En nuestro círculo de conspiradores provincianos, la traición nos dejó atónitos. ¿Quién habría quebrado la promesa? Nos espiamos, densos de recelo. Abundaron los improperios, las recriminaciones. Aunque seguramente las sospechas se acumularon sobre mi cabeza, el duque de Mugnano llegó a amenazar a Segismundo. Pero el culpable no se delató. Acaso fuera el propio Mugnano, que no se daba maña para atraer la atención y la gracia imperial, y envidiaba a los cortesanos del hijo de Juana la Loca. Era imposible que continuáramos reuniéndonos a la redonda de aquel ardiente rescoldo de dudas, puesto que lo que se obtenía eran resultados contrarios a los propuestos. Nos separamos, aborreciéndonos, tragándonos las suspicacias y las conjeturas. Desde entonces, ninguno del grupo osó andar por los alrededores sin escolta. Una noche, de regreso de una partida de caza, Segismundo cayó en una trampa en la que cuatro enmascarados lo maltrataron y le tajearon el rostro. Al tanto del vínculo que nos unía, me humillaban a mí por su intermedio. No querían acabar con él, sino desfigurarlo, porque sabían su fatuidad. Segismundo debió usar, a partir de ese momento, un negro paño que le cubría la mitad de la cara. Recuerdo que Violante Orsini, en el curso de una fiesta que degeneraba en escándalo, le arrebató el parche. Vimos con horror su cuenca vacía; le habían arrancado el ojo derecho. Mi prima Violante se desesperó más que ninguno y, venciendo su repulsión, besó la cavidad roja.

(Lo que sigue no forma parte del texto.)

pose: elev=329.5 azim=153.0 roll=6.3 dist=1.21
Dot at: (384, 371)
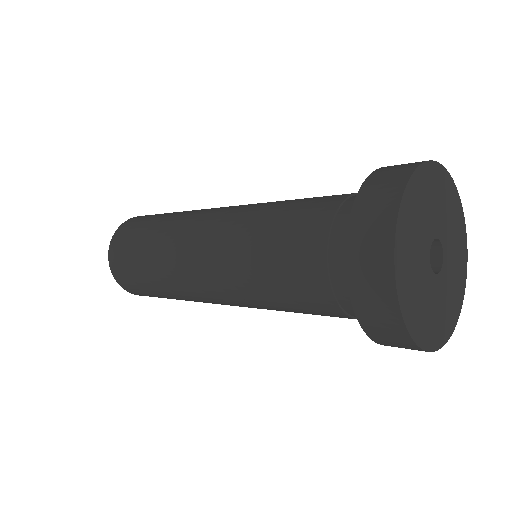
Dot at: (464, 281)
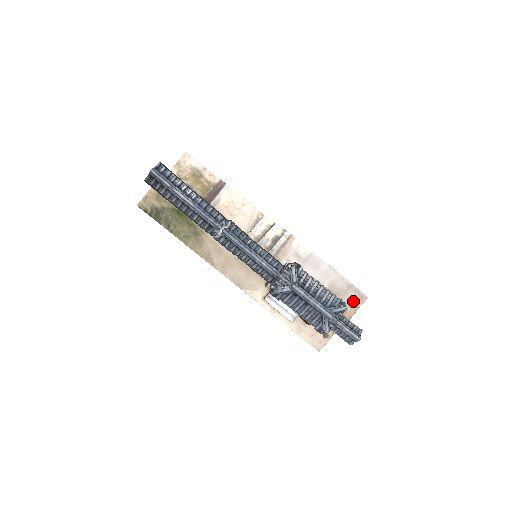
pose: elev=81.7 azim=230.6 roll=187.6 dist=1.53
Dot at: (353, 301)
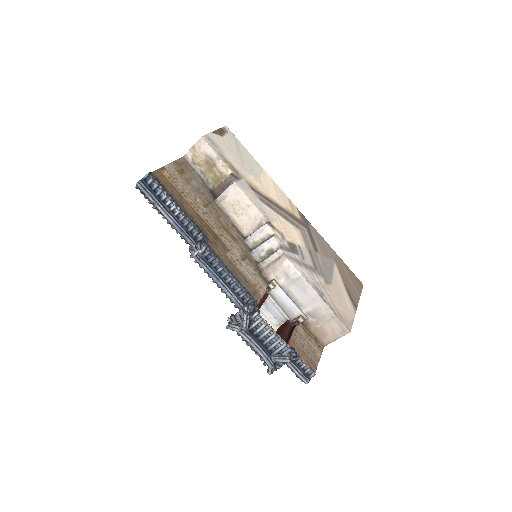
Dot at: (334, 331)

—Eres mucho más hermoso así, Segismundo —trató de consolarlo.

Pero el joven se puso de pie. De un tirón rabioso arrastró los manteles, y la cristalería cayó con estrépito. Gritaron las damas, mientras se volcaba el vino de las ánforas y corrían los lebreles dorados disputándose el estropicio. Segismundo salió huyendo, aullando como un animal herido, seguido por Madruzzo, por Molza, por Orso y por Mateo.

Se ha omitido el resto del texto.